[start of Page extract]

This is a concept known as "cross-selling", or as Wells Fargo refers to it, "needs-based selling," which is popular in the financial services industry. Certain companies, such as Prudential, pioneered the concept of selling a variety of products, the companies acting merely as holding companies, with each product sold through its own distribution channel. However, predecessor Norwest pioneered selling all its products through all its channels, with discounts given to those who purchase a larger variety.

The average "cross-sell ratio" for a financial institution is two (based on an average American consumer owning sixteen different financial products from eight different institutions). Wells Fargo stated they had a cross-sell ratio of 5.5 (2007 data) products per Community Banking household (almost one in five have more than eight), 6.1 (2007 data) for Wholesale Banking customers, and the average middle-market commercial banking customer has more than seven products, which is among the highest in the country.[26]

Global presence

Wells Fargo provides comprehensive personal banking services throughout the world. With Main Office in Hong Kong & London[27][28] Also, as announced on June 9, 2011, Wells Fargo Securities has planned an aggressive expansion of its investment banking practice internationally, adding positions to its existing offices in Asia, Europe, and Latin America.

Wells Fargo has a presence in India as well. Wells Fargo India Solutions (WFIS) is a wholly owned subsidiary of Wells Fargo. WFIS is an extended arm of the organization created to support the needs for expansion in technology and business processes. Set up in September 2006 in Hyderabad, India, it is already operating out of two facilities in the city and has people strength of over 1500. Its two Offices are located at Raheja MindSpace, Hitech City, and Divyashree, Raidurg respectively. Early in 2011, WFIS started its Bangalore office, as an extension of Wells Fargo's presence in India.

History

The current Wells Fargo is a result of a 1998 merger between Minneapolis-based Norwest Corporation and the original Wells Fargo.[29] Although Norwest was the nominal survivor, the new company kept the Wells Fargo name to capitalize on the long history of the nationally recognized Wells Fargo name and its trademark stagecoach (the company's previous slogan, "The Next Stage," is a nod to the company's wagons-west motif). After the acquisition, the parent company moved its headquarters to San Francisco. The company's new Slogan, "Together we'll go Far" also references the stagecoach motif, its customers and the company name.

[end of Page extract]

# Do this:
Copy the Wells Fargo passage from the words "This is a concept" through "a larger variety.", swapping "discounts" for "rebates". None of the data items matter here.

[start of Supplied records]

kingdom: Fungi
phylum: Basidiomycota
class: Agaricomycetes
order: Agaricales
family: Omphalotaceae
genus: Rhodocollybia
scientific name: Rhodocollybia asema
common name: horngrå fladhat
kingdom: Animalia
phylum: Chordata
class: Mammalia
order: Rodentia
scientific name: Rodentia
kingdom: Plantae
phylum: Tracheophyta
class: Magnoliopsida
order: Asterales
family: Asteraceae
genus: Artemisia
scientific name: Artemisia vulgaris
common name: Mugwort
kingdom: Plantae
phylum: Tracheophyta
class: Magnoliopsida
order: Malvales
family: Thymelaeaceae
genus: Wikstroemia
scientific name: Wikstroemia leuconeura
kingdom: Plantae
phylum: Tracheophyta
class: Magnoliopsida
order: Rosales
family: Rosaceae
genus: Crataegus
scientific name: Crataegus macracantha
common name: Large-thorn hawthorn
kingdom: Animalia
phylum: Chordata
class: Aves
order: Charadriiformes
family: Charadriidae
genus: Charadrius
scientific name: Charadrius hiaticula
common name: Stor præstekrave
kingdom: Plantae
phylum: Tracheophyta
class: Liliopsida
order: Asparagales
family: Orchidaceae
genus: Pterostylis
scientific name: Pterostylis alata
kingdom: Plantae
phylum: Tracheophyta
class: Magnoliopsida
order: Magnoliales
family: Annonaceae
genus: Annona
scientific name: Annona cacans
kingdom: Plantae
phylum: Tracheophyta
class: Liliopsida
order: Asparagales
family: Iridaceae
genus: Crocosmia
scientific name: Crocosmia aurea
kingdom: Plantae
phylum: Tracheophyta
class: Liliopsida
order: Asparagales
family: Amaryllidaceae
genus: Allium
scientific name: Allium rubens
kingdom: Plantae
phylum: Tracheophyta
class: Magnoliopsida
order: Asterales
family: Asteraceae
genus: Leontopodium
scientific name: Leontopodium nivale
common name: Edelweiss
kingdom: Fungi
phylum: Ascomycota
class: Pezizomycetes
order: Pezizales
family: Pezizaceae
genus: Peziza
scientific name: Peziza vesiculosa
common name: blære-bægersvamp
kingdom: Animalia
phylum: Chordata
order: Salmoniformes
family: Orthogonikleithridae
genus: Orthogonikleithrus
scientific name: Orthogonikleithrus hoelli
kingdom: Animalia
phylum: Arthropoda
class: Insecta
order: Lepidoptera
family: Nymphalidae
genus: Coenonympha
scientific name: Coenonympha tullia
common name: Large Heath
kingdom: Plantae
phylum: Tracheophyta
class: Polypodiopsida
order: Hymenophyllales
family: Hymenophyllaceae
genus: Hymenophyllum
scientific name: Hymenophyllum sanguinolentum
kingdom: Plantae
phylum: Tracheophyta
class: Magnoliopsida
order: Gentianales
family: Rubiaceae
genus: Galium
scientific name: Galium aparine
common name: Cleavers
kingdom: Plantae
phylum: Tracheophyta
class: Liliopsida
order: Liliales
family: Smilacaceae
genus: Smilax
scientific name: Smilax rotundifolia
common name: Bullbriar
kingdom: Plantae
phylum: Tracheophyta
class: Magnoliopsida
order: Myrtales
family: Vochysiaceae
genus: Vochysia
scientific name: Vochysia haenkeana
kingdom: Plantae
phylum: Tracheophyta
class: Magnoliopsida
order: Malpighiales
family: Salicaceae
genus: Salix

[end of Supplied records]

# Reply:
This is a concept known as "cross-selling", or as Wells Fargo refers to it, "needs-based selling," which is popular in the financial services industry. Certain companies, such as Prudential, pioneered the concept of selling a variety of products, the companies acting merely as holding companies, with each product sold through its own distribution channel. However, predecessor Norwest pioneered selling all its products through all its channels, with rebates given to those who purchase a larger variety.